According to his holy book, the Qur’an, Abdrahaman explained, “all nations which had not acknowledge the Prophet were sinners, whom it was the right and duty of the faithful to plunder and enslave.”
…Abdrahaman refused to play the role of “benevolent and wise man.” Despite the Americans’ horror, he wasn’t apologizing in any way. He showed no remorse or regret. He believed the actions of his fellow Muslims fully justified. “Every mussulman,” he explained, “who was slain in this warfare was sure to go to paradise.”
To Abdrahaman, this was not complicated. In his culture, the takers of ships, the enslavers of men, the barbarians who extorted bribes for safe passage, were all justified by the teaching of the prophet Muhammad. “It was written in our Qur’an,” he said simply.
Sound familiar? It appears little has changed in the Muslim world after more than two centuries. This is the identical attitude of the leaders of Hamas, Hezbollah, and Iran today, based on their holy book and the warlike power-based approach to religion that Muhammad advocated. Just as in 1800s Muhammad’s words encouraged piracy and slavery, his words now drive an endless cycle of genocidal acts, against Jews and Christians worldwide, merely for being Jews and Christians.

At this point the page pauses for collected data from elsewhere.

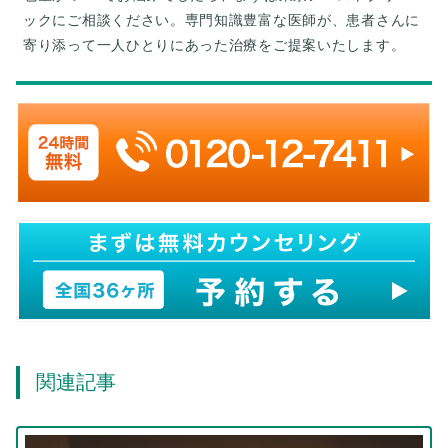
ックにご相談ください。専門知識豊富な医師が、患者さんに
寄り添って一人ひとりにあった治療をご提案いたします。
関連記事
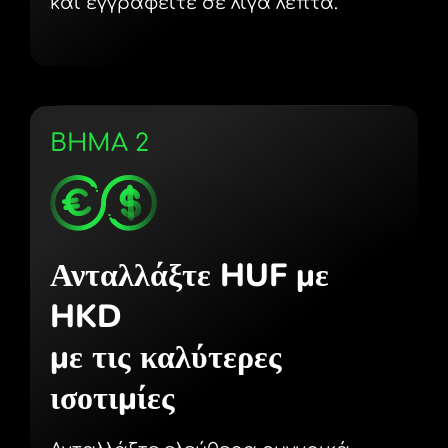
και εγγραφείτε σε λίγα λεπτά.
ΒΗΜΑ 2
Ανταλλάξτε HUF με
HKD
με τις καλύτερες
ισοτιμίες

At the end of this book there was another equally telling quote:
America had stood up to the pirates, something that most of the more established European nations hadn’t been willing to do. … In prevailing off the Barbary Coast, the United States proved that it would not only go to war for its own interests but would do what it could for oppressed citizens of other nations.

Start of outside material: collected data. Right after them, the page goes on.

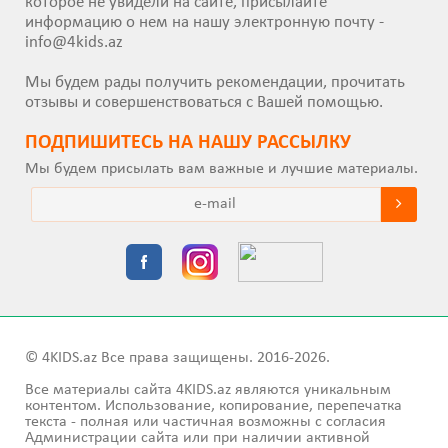
которое не увидели на сайте, присылайте
информацию о нем на нашу электронную почту -
info@4kids.az
Мы будем рады получить рекомендации, прочитать
отзывы и совершенствоваться с Вашей помощью.
ПОДПИШИТEСЬ НА НАШУ РАССЫЛКУ
Мы будем присылать вам важные и лучшие материалы.
© 4KIDS.az Все права защищены. 2016-2026.
Все материалы сайта 4KIDS.az являются уникальным
контентом. Использование, копирование, перепечатка
текста - полная или частичная возможны с согласия
Администрации сайта или при наличии активной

Once again, after two centuries, nothing has changed. For decades Europe was harassed by the Barbary pirates and did nothing but try to buy them off — with mixed and usually poor results. It took a new nation from the opposite side of the globe to finally clean up the situation. When America finally ended the war in 1815 the piracy was over as well, with every nation now free to enjoy safe travel in the Mediterranean for the next two centuries.
In the 21st century the Barbary Coast returned, this time in the guise of the Islamic Republic in Iran. And as in the 19th century, Europe sits with folded hands, letting the U.S. do the dirty work, despite the reality that Europe has far more to lose than we do if Iran remains emboldened and powerful. They are far more dependent on Middle East oil than we are.
What lesson can we derive from this? I think the lessons are obvious, for those with the intellectual honesty to see. Islam is fundamentally a dangerous ideology. Europe is unreliable and foolish. And America remains the hope and glory for the future, because at its base it was created to defend the right of every human to “life, liberty, and the pursuit of happiness.